Exercise details: Please retype the data below line for line and leave out every picture.

Exercise inputs:
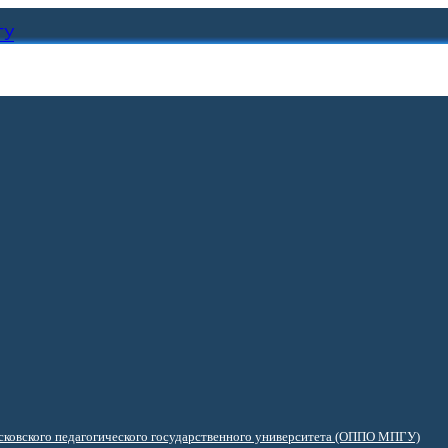
ГУ
ковского педагогического государственного университета (ОППО МПГУ)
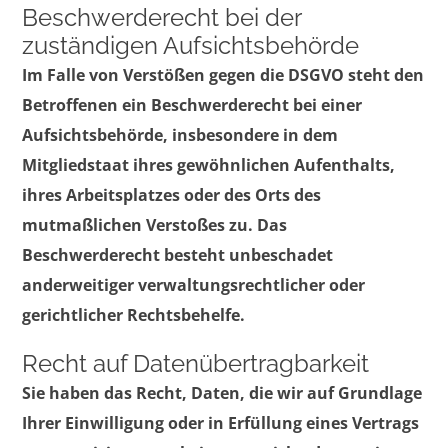
Beschwerde­recht bei der
zuständigen Aufsichts­behörde
Im Falle von Verstößen gegen die DSGVO steht den
Betroffenen ein Beschwerderecht bei einer
Aufsichtsbehörde, insbesondere in dem
Mitgliedstaat ihres gewöhnlichen Aufenthalts,
ihres Arbeitsplatzes oder des Orts des
mutmaßlichen Verstoßes zu. Das
Beschwerderecht besteht unbeschadet
anderweitiger verwaltungsrechtlicher oder
gerichtlicher Rechtsbehelfe.
Recht auf Daten­übertrag­barkeit
Sie haben das Recht, Daten, die wir auf Grundlage
Ihrer Einwilligung oder in Erfüllung eines Vertrags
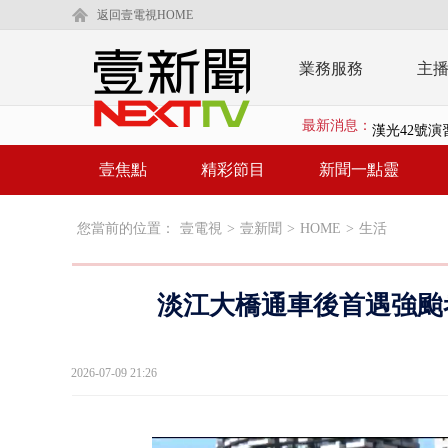
返回壹電視HOME
業務服務
主
最新消息：
漢光42號
暗網買500
壹焦點
精彩節目
新聞一點靈
中颱白海豚
您當前的位置：
壹電視
>
壹新聞
>
HOME
>
生活
慈濟疫苗案
壹氣象／白海
淡江大橋通車後首遇強颱考
早餐店放迷你
賴清德「0看
2026-07-09 21:26
EZ WAY
救生員大武崙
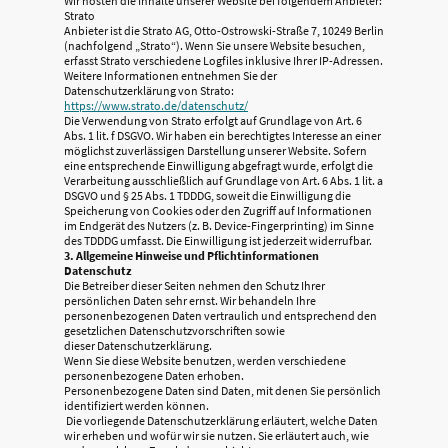
Wir hosten die Inhalte unserer Website bei folgendem Anbieter:
Strato
Anbieter ist die Strato AG, Otto-Ostrowski-Straße 7, 10249 Berlin
(nachfolgend „Strato“). Wenn Sie unsere Website besuchen,
erfasst Strato verschiedene Logfiles inklusive Ihrer IP-Adressen.
Weitere Informationen entnehmen Sie der
Datenschutzerklärung von Strato:
https://www.strato.de/datenschutz/
Die Verwendung von Strato erfolgt auf Grundlage von Art. 6
Abs. 1 lit. f DSGVO. Wir haben ein berechtigtes Interesse an einer
möglichst zuverlässigen Darstellung unserer Website. Sofern
eine entsprechende Einwilligung abgefragt wurde, erfolgt die
Verarbeitung ausschließlich auf Grundlage von Art. 6 Abs. 1 lit. a
DSGVO und § 25 Abs. 1 TDDDG, soweit die Einwilligung die
Speicherung von Cookies oder den Zugriff auf Informationen
im Endgerät des Nutzers (z. B. Device-Fingerprinting) im Sinne
des TDDDG umfasst. Die Einwilligung ist jederzeit widerrufbar.
3. Allgemeine Hinweise und Pflichtinformationen
Datenschutz
Die Betreiber dieser Seiten nehmen den Schutz Ihrer
persönlichen Daten sehr ernst. Wir behandeln Ihre
personenbezogenen Daten vertraulich und entsprechend den
gesetzlichen Datenschutzvorschriften sowie
dieser Datenschutzerklärung.
Wenn Sie diese Website benutzen, werden verschiedene
personenbezogene Daten erhoben.
Personenbezogene Daten sind Daten, mit denen Sie persönlich
identifiziert werden können.
Die vorliegende Datenschutzerklärung erläutert, welche Daten
wir erheben und wofür wir sie nutzen. Sie erläutert auch, wie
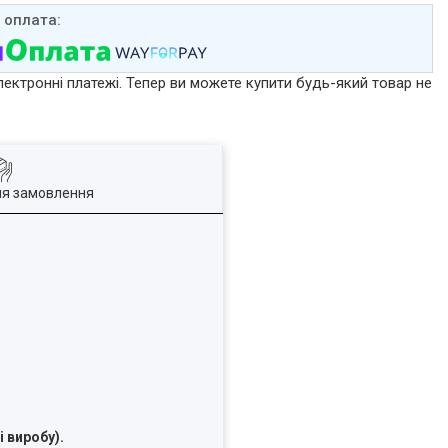
лектронні платежі. Тепер ви можете купити будь-який товар не
ля замовлення
 виробу).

Your solution:
ГУ
ковского педагогического государственного университета (ОППО МПГУ)
Beschwerde­recht bei der
zuständigen Aufsichts­behörde
Im Falle von Verstößen gegen die DSGVO steht den
Betroffenen ein Beschwerderecht bei einer
Aufsichtsbehörde, insbesondere in dem
Mitgliedstaat ihres gewöhnlichen Aufenthalts,
ihres Arbeitsplatzes oder des Orts des
mutmaßlichen Verstoßes zu. Das
Beschwerderecht besteht unbeschadet
anderweitiger verwaltungsrechtlicher oder
gerichtlicher Rechtsbehelfe.
Recht auf Daten­übertrag­barkeit
Sie haben das Recht, Daten, die wir auf Grundlage
Ihrer Einwilligung oder in Erfüllung eines Vertrags
返回壹電視HOME
業務服務
主
最新消息：
漢光42號
暗網買500
壹焦點
精彩節目
新聞一點靈
中颱白海豚
您當前的位置：
壹電視
>
壹新聞
>
HOME
>
生活
慈濟疫苗案
壹氣象／白海
淡江大橋通車後首遇強颱考
早餐店放迷你
賴清德「0看
2026-07-09 21:26
EZ WAY
救生員大武崙
Wir hosten die Inhalte unserer Website bei folgendem Anbieter:
Strato
Anbieter ist die Strato AG, Otto-Ostrowski-Straße 7, 10249 Berlin
(nachfolgend „Strato“). Wenn Sie unsere Website besuchen,
erfasst Strato verschiedene Logfiles inklusive Ihrer IP-Adressen.
Weitere Informationen entnehmen Sie der
Datenschutzerklärung von Strato:
https://www.strato.de/datenschutz/
Die Verwendung von Strato erfolgt auf Grundlage von Art. 6
Abs. 1 lit. f DSGVO. Wir haben ein berechtigtes Interesse an einer
möglichst zuverlässigen Darstellung unserer Website. Sofern
eine entsprechende Einwilligung abgefragt wurde, erfolgt die
Verarbeitung ausschließlich auf Grundlage von Art. 6 Abs. 1 lit. a
DSGVO und § 25 Abs. 1 TDDDG, soweit die Einwilligung die
Speicherung von Cookies oder den Zugriff auf Informationen
im Endgerät des Nutzers (z. B. Device-Fingerprinting) im Sinne
des TDDDG umfasst. Die Einwilligung ist jederzeit widerrufbar.
3. Allgemeine Hinweise und Pflichtinformationen
Datenschutz
Die Betreiber dieser Seiten nehmen den Schutz Ihrer
persönlichen Daten sehr ernst. Wir behandeln Ihre
personenbezogenen Daten vertraulich und entsprechend den
gesetzlichen Datenschutzvorschriften sowie
dieser Datenschutzerklärung.
Wenn Sie diese Website benutzen, werden verschiedene
personenbezogene Daten erhoben.
Personenbezogene Daten sind Daten, mit denen Sie persönlich
identifiziert werden können.
Die vorliegende Datenschutzerklärung erläutert, welche Daten
wir erheben und wofür wir sie nutzen. Sie erläutert auch, wie
лектронні платежі. Тепер ви можете купити будь-який товар не
ля замовлення
 виробу).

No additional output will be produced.